I walked into my office on Friday and found my plant looking very sad (top left). Honestly, I almost cried myself. I couldn't believe it! It's one from your funeral and it just felt like yet another loss. I quickly (actually dropped everything and grabbed a water container) gave it water. And waited. And prayed. (Does it seem strange to pray for a plant?)
By early afternoon it looked like the bottom left, and by the time I left Friday evening, it was back: shiny, vibrant, and firm.
Resilient. Kinda like you over and over, until your heart said, "enough."
I'm tired, Aaron.
Not sure quite why; I did sleep pretty well last night and it's not like I've done anything strenuous.
Jonny, Avanlee, and Elend are back for a few days, and I love that they're here.
Tomorrow is President's Day, so I don't have to get up. If you were here, we'd probably spend the day being lazy. I might do that anyway.
A friend today said that robins sing in the dead of winter. They don't do it for warning, or for courtship. They sing just to sing.
I'm starting to be able to sing again. Music speaks so powerfully to my soul, and sometimes it's hard. You were actually a few months old before I could sing to you, and I alternated during those hard times singing to you, and not being able to sing to you. It's just the way it was.
We talk a lot about vicarious trauma. It's the shift in our viewpoint when we witness trauma experienced by others. It seems to go hand in hand with survivor's guilt. We see other parents navigate child loss and simultaneously feel guilty that our child live, and also realize that our turn is coming.
What we don't often talk about is vicarious resiliency.
I watch other angel moms and how they navigate this devastating world.
I remember my Nana, and while I didn't know until I was much older, I found she had lost her first baby, and her first husband, and sent my Papa off to war. (Are you with them now? You share a middle name with Papa, both of you such incredibly strong, wonderful, loving men.)
My aunt has buried both of her boys.
Somehow, these women are still standing.
I watch neighbors who have outlived their children and they still laugh.
So I borrow strength from others who have gone before.
In some ways it's not that different from how I navigated this journey since we started, or even motherhood itself. I find other moms who've been there before.
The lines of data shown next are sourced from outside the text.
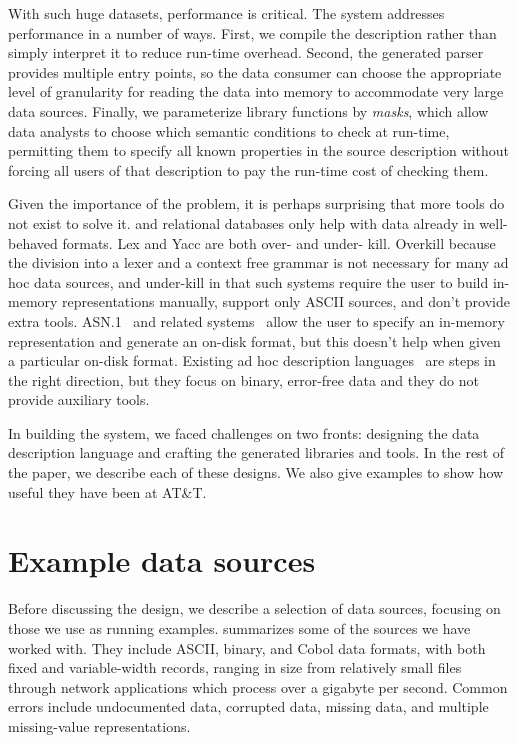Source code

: \documentclass[times]{acm-sigplan}
\begin{document}
With such huge datasets, performance is critical. The \pads{} system addresses performance in a number of ways.
First, we compile the \pads{} description rather than simply interpret it to reduce run-time overhead.
Second, the generated parser provides  multiple entry points, so the data consumer can choose 
the appropriate level of granularity for reading the data into memory to accommodate very large data sources.
Finally, we parameterize library functions by \textit{masks}, which allow data analysts to 
choose which semantic conditions to check at run-time, permitting them to specify
all known properties in the source description without forcing all users of that 
description to pay the run-time cost of checking them.  

Given the importance of the problem, it is perhaps surprising
that more tools do not exist to solve it.  \xml{} and relational databases
only help with data already in well-behaved formats.  Lex and Yacc are both
over- and under- kill.  Overkill because the division into a lexer and a context free grammar is not necessary for many ad hoc data sources, and under-kill in that such systems require the user to build in-memory representations manually,
support only ASCII sources, and don't provide extra tools.  ASN.1~\cite{asn} and related systems~\cite{asdl} allow the user to specify an in-memory representation and generate an on-disk format, but this doesn't help when given a particular on-disk format.  
Existing ad hoc description languages~\cite{gpce02,sigcomm00,erlang} are steps 
in the right direction, but they focus on binary, error-free data and they do not provide auxiliary tools.

In building the \pads{} system, we faced challenges on two fronts:
designing the data description language and
crafting the generated libraries and tools.
In the rest of the paper, 
we describe each of these designs.
We also give examples to show how useful they have been at AT\&T.


\section{Example data sources}

Before discussing the \pads{} design, we describe a selection of data
sources, focusing on those we use as running examples.
 summarizes some of the sources we have
worked with.  They include ASCII, binary, and Cobol data formats, with
both fixed and variable-width records, ranging in size from
relatively small files through network applications which process over
a gigabyte per second.  Common errors include undocumented data,
corrupted data, missing data, and multiple missing-value
representations.
\end{document}
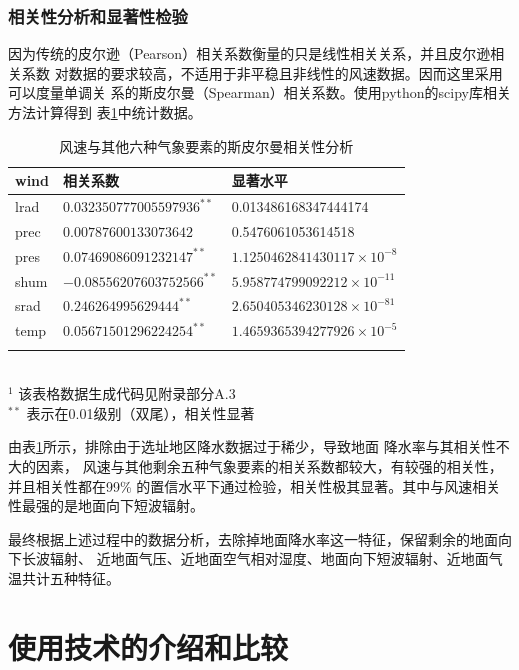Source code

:\documentclass[AutoFakeBold]{LZUThesis}
\begin{document}
\subsection{相关性分析和显著性检验}
因为传统的皮尔逊（Pearson）相关系数衡量的只是线性相关关系，并且皮尔逊相关系数
对数据的要求较高，不适用于非平稳且非线性的风速数据。因而这里采用可以度量单调关
系的斯皮尔曼（Spearman）相关系数。使用python的scipy库相关方法计算得到
表\ref{relativity-analysis}中统计数据。

\begin{table}[H]
    \centering
    \caption{风速与其他六种气象要素的斯皮尔曼相关性分析}
    \begin{tabular}{lll}
    \toprule
    wind & 相关系数 & 显著水平 \\
    \midrule
    lrad & $0.032350777005597936^{**}$ & 0.013486168347444174 \\
    prec & $0.00787600133073642$ & 0.5476061053614518 \\
    pres & $0.07469086091232147^{**}$ & $1.1250462841430117\times10^{-8}$ \\
    shum & $-0.08556207603752566^{**}$ & $5.958774799092212\times10^{-11}$ \\
    srad & $0.246264995629444^{**}$ & $2.650405346230128\times10^{-81}$ \\
    temp & $0.05671501296224254^{**}$ & $1.4659365394277926\times10^{-5}$ \\
    \bottomrule \\
    \end{tabular} \\
    \footnotesize{$^1$ 该表格数据生成代码见附录部分A.3} \\
    \footnotesize{$^{**}$ 表示在0.01级别（双尾），相关性显著} \\
    \label{relativity-analysis}
\end{table}

由表\ref{relativity-analysis}所示，排除由于选址地区降水数据过于稀少，导致地面
降水率与其相关性不大的因素，
风速与其他剩余五种气象要素的相关系数都较大，有较强的相关性，并且相关性都在99\%
的置信水平下通过检验，相关性极其显著。其中与风速相关性最强的是地面向下短波辐射。

最终根据上述过程中的数据分析，去除掉地面降水率这一特征，保留剩余的地面向下长波辐射、
近地面气压、近地面空气相对湿度、地面向下短波辐射、近地面气温共计五种特征。


\chapter{使用技术的介绍和比较}
\end{document}
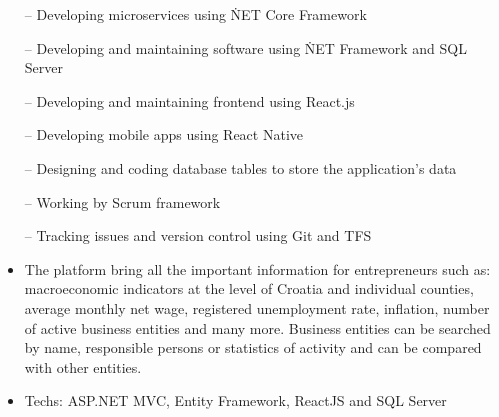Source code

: \documentclass[12pt,a4paper]{altacv}
\begin{document}


\begin{itemize}
    \setlength{\itemindent}{0.5em}
    \item[--]   \small{Developing microservices using \.NET Core Framework}
    \item[--]   \small{Developing and maintaining software using \.NET Framework and SQL Server}
    \item[--]   \small{Developing and maintaining frontend using React.js}
    \item[--]   \small{Developing mobile apps using React Native}
    \item[--]   \small{Designing and coding database tables to store the application’s data}
    \item[--]   \small{Working by Scrum framework}
    \item[--]   \small{Tracking issues and version control using Git and TFS}
\end{itemize}

\medskip





\begin{itemize}
  \item \small{The platform bring all the important information for entrepreneurs such as: macroeconomic indicators at the level of Croatia and individual counties, average monthly net wage, registered unemployment rate, inflation, number of active business entities and many more. Business entities can be searched by name, responsible persons or statistics of activity and can be compared with other entities.}
  \item Techs: ASP.NET MVC, Entity Framework, ReactJS and SQL Server
\end{itemize}

\divider

%
\end{document}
I'm hopeful that I'll be able to do that for others, at some point. Right now it still is so raw. Today someone tried to liken another loss to losing a child. She meant well, I know she did. She was trying to relate. And all I could do was leave as quickly as possible. It didn't help that she said my heart must be so much more at peace and not hurt nearly as much now that I didn't have to care for you all the time. I didn't even have words. Again, I know she was trying to understand and help, but it just didn't. It was like a kick in the gut, kinda like when someone else asked if I was excited to travel and do a lot of things this year that I haven't been able to before.
NO!! My heart doesn't "feel better now" and NO, I'm not looking forward to my new freedom.
Sweet boy, I miss you. I'd give almost anything to have you back, except that wouldn't be fair to you.I keep replaying the last two years, the awful lab results, the hemorrhaging from your lungs, the sedations and paralytics and all. Yet you bounced back time after time. But not quite...
I think my heart knew, even if my mind would not acknowledge it. Your time was coming quickly. And yet you held on until Andrew was home, and you even held on until school was on break.
There was never going to be a good time to lose you, but if there was a "less bad" time, you picked it. My brave warrior, maybe I borrow some resiliency from you as well.
Maybe you can teach me how to heal...
I love you, I miss you.
To heal is to touch with love that which we previously touched with fear."